The team behind 'Miss Fisher’s Murder Mysteries', Deb Cox and Fiona Eagger, are back with 'Newton’s Law', starring Claudia Karvan. Eagger talks to IF about the show’s development and shooting in the ABC carpark.

How’s Newton’s Law going?

We’re in the middle of a 12-week shoot. Deb [Cox] and I just went to MIPCOM and you pay dearly for taking [time off]. We went and came back within a week but a lot of things stockpile.

Did you go there to show footage from the show?

Yeah, ABC Commercial is distributing the show for rest of world, and we did a little MIPCOM teaser trailer. It's not our official trailer because not all the material had been shot. And then Deb and I obviously had some meetings with the people they wanted us to. Just to meet some of the North American platforms and talk about what the show is and where there's an alignment between the shows we create and their audience base. 

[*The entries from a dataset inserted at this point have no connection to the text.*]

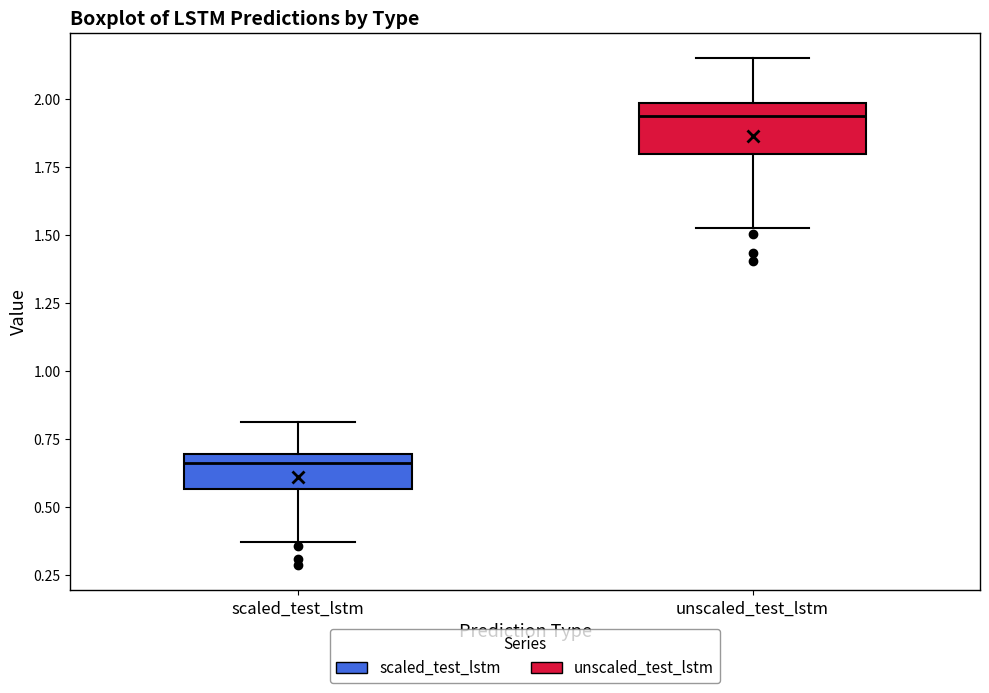

Reading left to right, read every box against the y-axis: the position of its median line, the range the box covers, and the ends of its whiskers. The values are not printed on the chart, so give them approximately, as read against the axis.

scaled_test_lstm: median 0.65, box 0.55 to 0.70, whiskers 0.35 to 0.80
unscaled_test_lstm: median 1.95, box 1.80 to 2.00, whiskers 1.55 to 2.15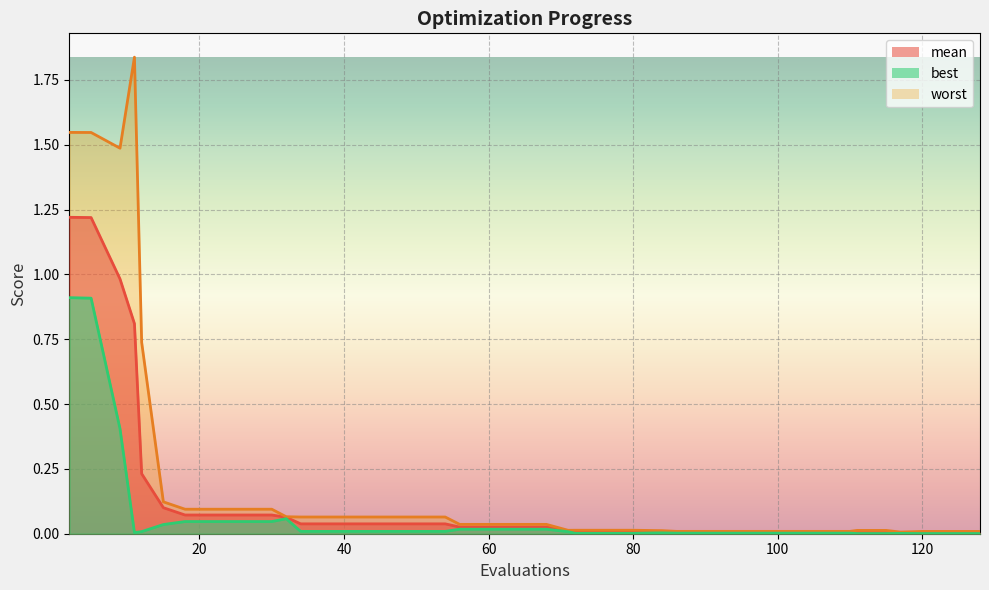

Reading right to left, transcribe all the data shown in this chart.

mean: 128=0.0	124=0.0	120=0.0	117=0.0	115=0.0	111=0.0	110=0.0	106=0.0	102=0.0	98=0.0	94=0.0	90=0.0	86=0.0	84=0.0	83=0.0	80=0.0	76=0.0	72=0.0	71=0.0	68=0.0	64=0.0	60=0.0	56=0.0	54=0.0	50=0.0	46=0.0	42=0.0	38=0.0	34=0.0	32=0.1	30=0.1	26=0.1	22=0.1	18=0.1	15=0.1	12=0.2	11=0.8	9=1.0	5=1.2	2=1.2
best: 128=0.0	124=0.0	120=0.0	117=0.0	115=0.0	111=0.0	110=0.0	106=0.0	102=0.0	98=0.0	94=0.0	90=0.0	86=0.0	84=0.0	83=0.0	80=0.0	76=0.0	72=0.0	71=0.0	68=0.0	64=0.0	60=0.0	56=0.0	54=0.0	50=0.0	46=0.0	42=0.0	38=0.0	34=0.0	32=0.1	30=0.0	26=0.0	22=0.0	18=0.0	15=0.0	12=0.0	11=0.0	9=0.4	5=0.9	2=0.9
worst: 128=0.0	124=0.0	120=0.0	117=0.0	115=0.0	111=0.0	110=0.0	106=0.0	102=0.0	98=0.0	94=0.0	90=0.0	86=0.0	84=0.0	83=0.0	80=0.0	76=0.0	72=0.0	71=0.0	68=0.0	64=0.0	60=0.0	56=0.0	54=0.1	50=0.1	46=0.1	42=0.1	38=0.1	34=0.1	32=0.1	30=0.1	26=0.1	22=0.1	18=0.1	15=0.1	12=0.7	11=1.8	9=1.5	5=1.5	2=1.5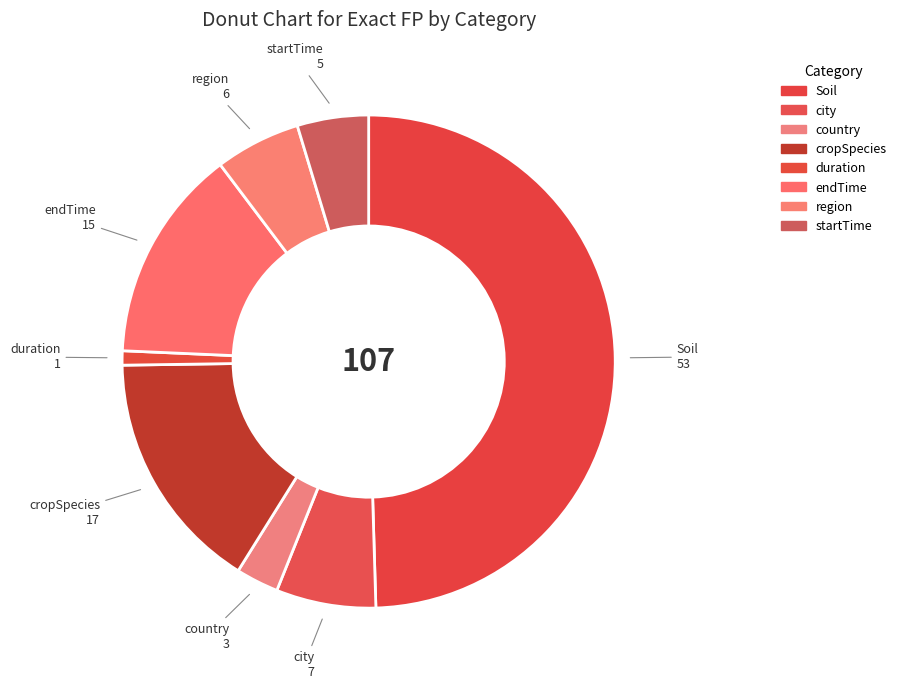

Is there a majority slice in this chart?

No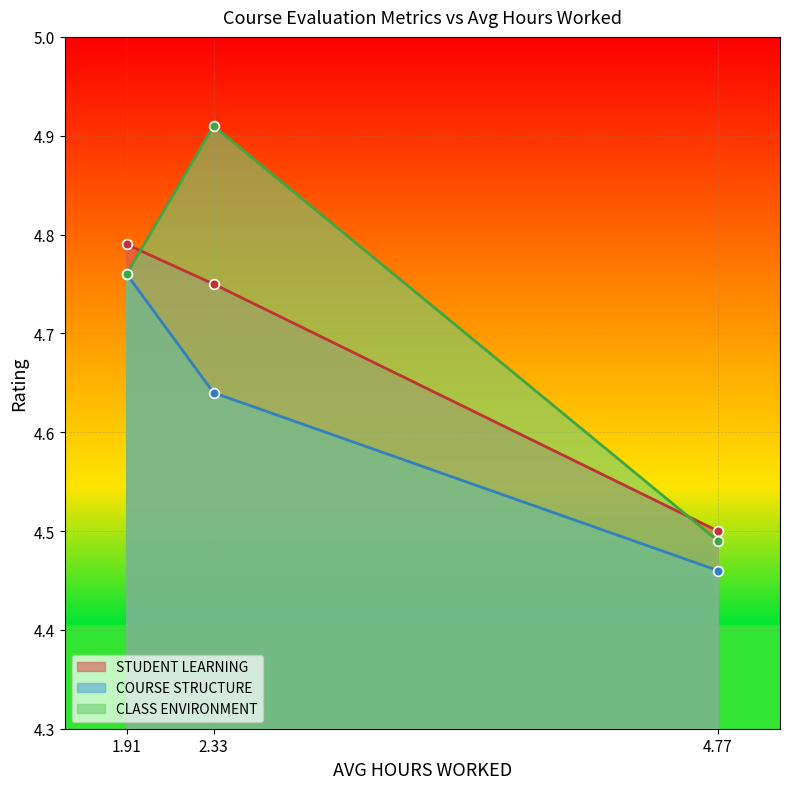

The STUDENT LEARNING series shows 1.3 at 2.33. True or false?

False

It seems like Acorn TV is picking up a lot of Aussie shows.

They've certainly had a lot of success with Miss Fisher. Miss Fisher's been on a number of platforms; Acorn had it originally for DVD in the UK, and they've got their own platform in America. So PBS, Acorn and Netflix in the States. People are wanting more bespoke material just for them, so those sort of SVOD platforms are now paying more money so they can get a more exclusive window. It is a changing market and it means that things like Miss Fisher can do multiple sales into the same territory.

Given the success of Miss Fisher in America and overseas generally, how much are you thinking about the global market when developing a show?

We love having things that travel. There's nothing more satisfying than that. Miss Fisher has been such a blast. It's sold to over 160 territories. I think this will sell on its strengths of its optimism and its warmth and characters rather than the genre of a legal show. I think it's a tougher sell than Miss Fisher. But there are more niche markets [now], so there's a lot more opportunity for something like Newton's Law to sell internationally than when they released Seachange. At that point you only had your big buyers, so I think the fragmentation of the market means [that] things will travel internationally. It's just a matter of the money that you get for those sales.

Who came up with the idea for the show?

Deb and I were doing an application for an Enterprise scheme quite a few years ago in a cafe. You had to have a number of projects and one thing Deb and I never find difficult is coming up with ideas for new television series. We were actually trying to find something we wanted Miriam Margoyles to do. The concept was a legal show, where the lead had had a recent loss and was working on a lot of pro-bono cases when an old friend asks her to work for his law firm. So it wasn't romantic, it was [for] a slightly different age group. The broadcaster at that stage said, could she bit a bit younger, could there be a bit more romance, and things evolve. That would have been two or three years ago.

How did it develop?

We brought in Belinda [Chayko], Elizabeth Coleman, Chris Corbett, writers that we use on Miss Fisher that we know and trust. Also we were very fortunate to have Alison Nisselle, who had started as a development manager at the ABC at that stage. She’d done shows like Marshall Law and Janus, so she was able to help us on that [legal] front, because really it was like learning a new language. We knew we wanted it to be slightly off the wall, a different way of approaching a legal case. Kerry Greenwood, who wrote the Miss Fisher books and was a Legal Aid solicitor, gave us access to some of her cases.

How's the shoot been going?

It's been strange, because we've been in Miss Fisher land for so many years, and you know the ins and outs of the show. So there's that sense of nervousness, because until you get the first ep locked off you're never quite sure what the beast is. But there's no one better than Deb when it comes to this sort of television: an understanding of what's going to keep a story engine going. We wanted to talk about women who do too much and don't apologise for it.

Where have you been shooting?

We've been shooting at [ABC HQ] Gordon Street in Elsternwick. The Ripponlea studios. Which won't be here much longer. We've turned their car park into a set. Then there's a back shed: we've turned that into a court. Then there's the old canteen they don't use anymore: we've turned that into a cafe and bar. So we've sort of invaded the whole building. They want to move and we don't want them to.

What has it been like having a leading lady in Claudia Karvan who's also an experienced producer?

Oh it's delightful. She so appreciates what we do and she's so happy not to be doing it (laughs).